PatchSiren cyber security CVE debrief
CVE-2026-9547 curl CVE debrief
A libcurl-based application performing transfers via `SCP://` or `SFTP://` and utilizing the `CURLOPT_SSH_KEYFUNCTION` callback may silently accept an untrusted server. This occurs when a server presents a host key type that does not match the specific key type already recorded for that host in the `known_hosts` file. The vulnerability allows the connection to succeed without warning, potentially leading to a man-in-the-middle attack. Developers and users of libcurl-based applications should be aware of this issue and take steps to mitigate it.
- Vendor
- curl
- Product
- Unknown
- CVSS
- HIGH 7.4
- CISA KEV
- Not listed in stored evidence
- Original CVE published
- 2026-07-03
- Original CVE updated
- 2026-07-07
- Advisory published
- 2026-07-03
- Advisory updated
- 2026-07-07
Who should care
Developers and users of libcurl-based applications that utilize the `CURLOPT_SSH_KEYFUNCTION` callback and transfer data via `SCP://` or `SFTP://` should be aware of this vulnerability and take steps to mitigate it. This includes reviewing and updating affected applications, implementing additional security measures, and monitoring for potential attacks.
Technical summary
The vulnerability occurs when a server presents a host key type that does not match the specific key type already recorded for that host in the `known_hosts` file. Instead of rejecting the mismatch, the callback mechanism fails to properly enforce the restriction, allowing the connection to succeed without warning and risking a potential man-in-the-middle attack. This issue affects libcurl-based applications using the `CURLOPT_SSH_KEYFUNCTION` callback for `SCP://` or `SFTP://` transfers.
Defensive priority
High
Recommended defensive actions
- Review and update libcurl-based applications to ensure they properly handle host key type mismatches.

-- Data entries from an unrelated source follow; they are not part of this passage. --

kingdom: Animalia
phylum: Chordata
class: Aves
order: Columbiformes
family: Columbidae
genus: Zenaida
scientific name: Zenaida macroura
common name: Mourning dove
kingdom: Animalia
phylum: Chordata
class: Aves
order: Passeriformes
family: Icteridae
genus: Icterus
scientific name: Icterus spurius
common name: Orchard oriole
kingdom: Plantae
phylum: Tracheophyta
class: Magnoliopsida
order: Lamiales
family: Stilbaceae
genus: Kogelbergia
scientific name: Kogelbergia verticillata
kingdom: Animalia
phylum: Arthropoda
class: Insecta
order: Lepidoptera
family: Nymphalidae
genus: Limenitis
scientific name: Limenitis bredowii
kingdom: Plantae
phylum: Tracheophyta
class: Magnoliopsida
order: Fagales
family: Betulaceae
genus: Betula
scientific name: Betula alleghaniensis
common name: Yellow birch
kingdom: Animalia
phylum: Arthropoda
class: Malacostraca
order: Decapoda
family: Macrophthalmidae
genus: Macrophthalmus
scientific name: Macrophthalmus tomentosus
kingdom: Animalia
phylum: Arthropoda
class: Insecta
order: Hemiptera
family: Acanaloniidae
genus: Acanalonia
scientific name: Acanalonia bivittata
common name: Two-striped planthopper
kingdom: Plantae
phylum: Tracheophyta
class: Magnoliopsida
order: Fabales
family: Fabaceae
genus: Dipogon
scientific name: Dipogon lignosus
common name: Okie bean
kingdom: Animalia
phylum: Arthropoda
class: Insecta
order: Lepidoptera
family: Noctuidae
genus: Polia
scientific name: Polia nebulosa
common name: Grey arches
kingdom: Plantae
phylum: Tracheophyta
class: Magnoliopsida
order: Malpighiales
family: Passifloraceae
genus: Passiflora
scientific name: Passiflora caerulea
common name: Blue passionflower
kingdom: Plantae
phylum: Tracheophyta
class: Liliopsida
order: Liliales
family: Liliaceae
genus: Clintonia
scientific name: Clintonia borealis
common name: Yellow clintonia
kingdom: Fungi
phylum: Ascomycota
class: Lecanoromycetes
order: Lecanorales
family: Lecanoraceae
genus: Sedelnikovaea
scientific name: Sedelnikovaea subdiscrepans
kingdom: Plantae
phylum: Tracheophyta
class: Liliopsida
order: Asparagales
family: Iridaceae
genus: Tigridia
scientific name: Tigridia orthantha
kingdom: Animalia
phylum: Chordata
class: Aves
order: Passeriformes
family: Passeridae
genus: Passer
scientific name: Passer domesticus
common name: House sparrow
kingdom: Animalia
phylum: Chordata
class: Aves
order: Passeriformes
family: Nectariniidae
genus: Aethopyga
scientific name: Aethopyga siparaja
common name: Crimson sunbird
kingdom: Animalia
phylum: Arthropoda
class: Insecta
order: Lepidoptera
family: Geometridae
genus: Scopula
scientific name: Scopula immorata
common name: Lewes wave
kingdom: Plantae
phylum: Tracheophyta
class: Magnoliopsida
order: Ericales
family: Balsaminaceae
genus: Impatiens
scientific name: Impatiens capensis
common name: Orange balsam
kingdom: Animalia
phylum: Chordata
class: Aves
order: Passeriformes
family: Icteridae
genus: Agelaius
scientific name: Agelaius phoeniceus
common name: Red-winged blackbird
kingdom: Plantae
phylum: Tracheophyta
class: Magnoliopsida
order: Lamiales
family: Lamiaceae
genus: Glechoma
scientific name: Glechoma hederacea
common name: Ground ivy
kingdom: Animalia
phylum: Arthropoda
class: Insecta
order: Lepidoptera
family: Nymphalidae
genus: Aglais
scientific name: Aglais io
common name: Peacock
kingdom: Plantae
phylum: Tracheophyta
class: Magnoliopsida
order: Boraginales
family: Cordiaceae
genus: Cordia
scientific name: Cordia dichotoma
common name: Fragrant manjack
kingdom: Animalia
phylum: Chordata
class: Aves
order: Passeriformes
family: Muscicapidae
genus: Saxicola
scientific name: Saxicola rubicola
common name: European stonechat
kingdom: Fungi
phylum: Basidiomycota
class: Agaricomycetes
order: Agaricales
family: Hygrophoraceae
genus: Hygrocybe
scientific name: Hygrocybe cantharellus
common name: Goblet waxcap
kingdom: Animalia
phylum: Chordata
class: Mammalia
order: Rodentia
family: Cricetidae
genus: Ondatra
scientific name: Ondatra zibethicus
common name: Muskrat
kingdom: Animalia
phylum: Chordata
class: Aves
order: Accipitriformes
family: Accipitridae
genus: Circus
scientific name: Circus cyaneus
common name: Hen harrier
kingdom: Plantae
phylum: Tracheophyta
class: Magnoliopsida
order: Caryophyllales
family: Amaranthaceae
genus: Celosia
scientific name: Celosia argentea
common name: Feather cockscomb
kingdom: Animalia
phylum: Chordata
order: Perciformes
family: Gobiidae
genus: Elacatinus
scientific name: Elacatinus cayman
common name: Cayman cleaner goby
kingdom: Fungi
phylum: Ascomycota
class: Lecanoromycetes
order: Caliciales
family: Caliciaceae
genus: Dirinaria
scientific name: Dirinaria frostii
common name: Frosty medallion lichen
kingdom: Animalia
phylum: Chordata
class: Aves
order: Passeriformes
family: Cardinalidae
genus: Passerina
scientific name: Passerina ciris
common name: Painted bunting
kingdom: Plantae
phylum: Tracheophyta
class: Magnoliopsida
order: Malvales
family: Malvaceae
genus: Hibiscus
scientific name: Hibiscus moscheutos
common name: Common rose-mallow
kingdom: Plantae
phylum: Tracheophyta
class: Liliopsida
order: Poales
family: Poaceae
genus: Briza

- Implement additional security measures, such as verifying the host key type before establishing a connection.
- Monitor for and respond to potential man-in-the-middle attacks.
- Conduct a thorough review of affected systems and apply patches or mitigations as necessary.
- Verify the integrity of connections using `SCP://` or `SFTP://` protocols.
- Update documentation and training for developers and users on secure usage of libcurl.
- Perform regular security audits to detect and address potential vulnerabilities.
Evidence notes
The CVE record was published on 2026-07-03T07:16:25.990Z and was last modified on 2026-07-07T14:52:29.503Z. The NVD entry is currently Analyzed. This information is based on the provided source corpus and may not reflect the full scope of affected systems or potential impacts. Further verification is recommended to ensure accurate understanding of this vulnerability.
Official resources
-
CVE-2026-9547 CVE record
CVE.org
-
CVE-2026-9547 NVD detail
NVD
-
Source item URL
nvd_modified
-
Mitigation or vendor reference
2499f714-1537-4658-8207-48ae4bb9eae9 - Patch, Vendor Advisory
-
Mitigation or vendor reference
2499f714-1537-4658-8207-48ae4bb9eae9 - Vendor Advisory
-
Mitigation or vendor reference
2499f714-1537-4658-8207-48ae4bb9eae9 - Exploit, Issue Tracking, Third Party Advisory
AI-assisted PatchSiren debrief based on the supplied source corpus. The CVE record was published on 2026-07-03T07:16:25.990Z and has not been modified since then. The NVD entry is currently Analyzed.